La [10], qui assure l’avance des frais d’expertise et des indemnisations allouées à Monsieur [R], sous déduction de la provision de 3 000 € précédemment accordée, pourra en poursuivre le recouvrement à l’encontre de la société [5] [Localité 12], relevée et garantie par la société [14], sur le fondement de l’article L.452-3 du code de la sécurité sociale.

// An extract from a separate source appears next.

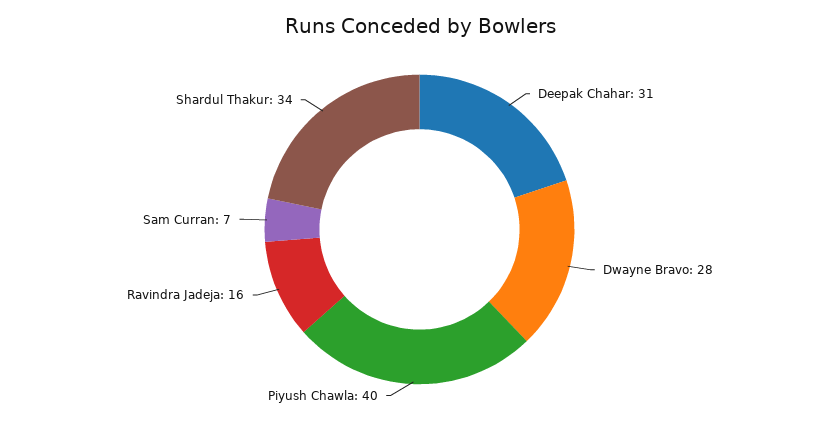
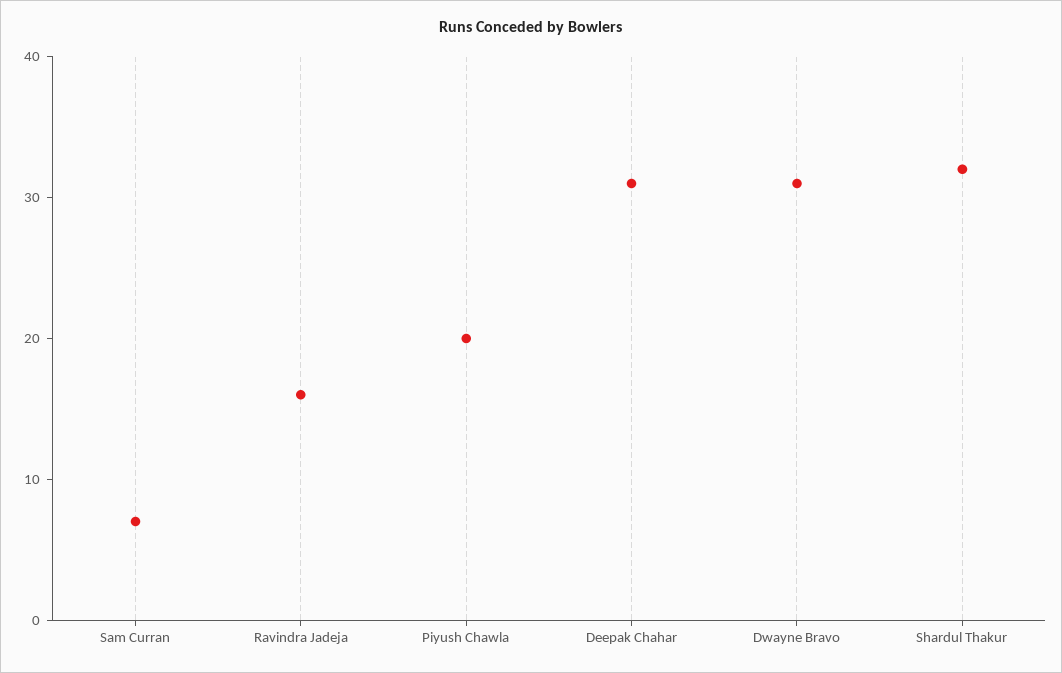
Dwayne Bravo: 28 -> 31
Piyush Chawla: 40 -> 20
Shardul Thakur: 34 -> 32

Il sera sursis à statuer sur les autres demandes.
PAR CES MOTIFS
Le pôle social du tribunal judiciaire de Lyon, statuant par jugement mis à disposition, contradictoire et en premier ressort,
Vu le jugement du pôle social du tribunal judiciaire de Lyon du 2 décembre 2019 et l’arrêt de la Cour d’appel de Lyon du 31 mai 2023,
Fixe le montant des indemnités revenant à Monsieur [N] [R] aux sommes suivantes :
— déficit fonctionnel temporaire du 22 novembre 2013 au 5 décembre 2014 : 2 974,50 € ;
— souffrance endurées : 9 000 €
— préjudice esthétique permanent : 4 000 €
— aménagement du véhicule : 4 630 €
— préjudice sexuel : 3 000 €
soit une indemnisation s’élevant à 23 604,50 €, dont il convient de déduire la provision allouée à hauteur de 3 000 €, soit un solde de 20 604,50 € ;
Dit que la [10] doit faire l’avance de l’intégralité des sommes revenant à la victime en réparation de ses préjudices et au titre des frais d’expertise et de la majoration de rente ;
Dit que la [10] pourra recouvrer l’intégralité des sommes dont elle doit faire l’avance directement auprès de la société [5] [Localité 12], relevée et garantie par la société [14] ;
Avant-dire droit, ordonne un complément d’expertise et désigne pour y procéder :
le Docteur [X] [U]
Chirurgie orthopédique et traumatologique
[Adresse 2]
[Localité 4]
Lui donne mission, après avoir convoqué les parties :
— d’indiquer pour la période de rechute du 3 avril 2015 consolidée au 22 septembre 2017 :
— la période pendant laquelle Monsieur [R] a été dans l’incapacité totale de poursuivre ses activités personnelles ;
— la période pendant laquelle il a été dans l’incapacité partielle de poursuivre ses activités personnelles et évaluer le taux de cette incapacité ;
— de dire si la victime subit, du fait de l’accident, et après consolidation au 22 septembre 2017, un déficit fonctionnel permanent défini comme une altération permanente d’une ou plusieurs fonctions physiques, sensorielles ou mentales, ainsi que des douleurs permanentes ou tout autre trouble de santé entraînant une limitation d’activité ou restriction de participation à la vie en société, en évaluer l’importance et en chiffrer le taux ;
Dit que l’expert devra prendre en considération les observations ou réclamations des parties, qu’il devra les joindre à son avis lorsqu’elles sont écrites et que les parties le demandent, et qu’il devra faire mention des suites qu’il leur aura données ;
Dit qu’il pourra pour ce faire adresser un pré-rapport aux parties et rappelle que lorsqu’il a fixé aux parties un délai pour formuler leurs observations ou réclamations, l’expert n’est pas tenu de prendre en compte celles qui auraient été faites après l’expiration de ce délai, à moins qu’il n’existe une cause grave et dûment justifiée, auquel cas il en fait rapport au juge ;
Dit que l’expert déposera son rapport au greffe du pôle social du tribunal judiciaire de Lyon dans le délai de six mois à compter de sa saisine et en transmettra une copie à chacune des parties ;
Dit que la [9] doit faire l’avance des frais du complément d’expertise;
Sursoit à statuer sur l’indemnisation du déficit fonctionnel temporaire pour la période du 3 avril 2015 au 22 septembre 2017 et du déficit fonctionnel permanent à la date de consolidation fixée au 22 septembre 2017 subis par Monsieur [R] ;
Sursoit à statuer sur l’application de l’article 700 du code de procédure civile ;
Déclare le présent jugement commun et opposable à la [10];
Ordonne l’exécution provisoire du présent jugement ;
Réserve les dépens.
Ainsi jugé et mis à disposition au greffe du tribunal le 6 janvier 2026, et signé par le président et la greffière.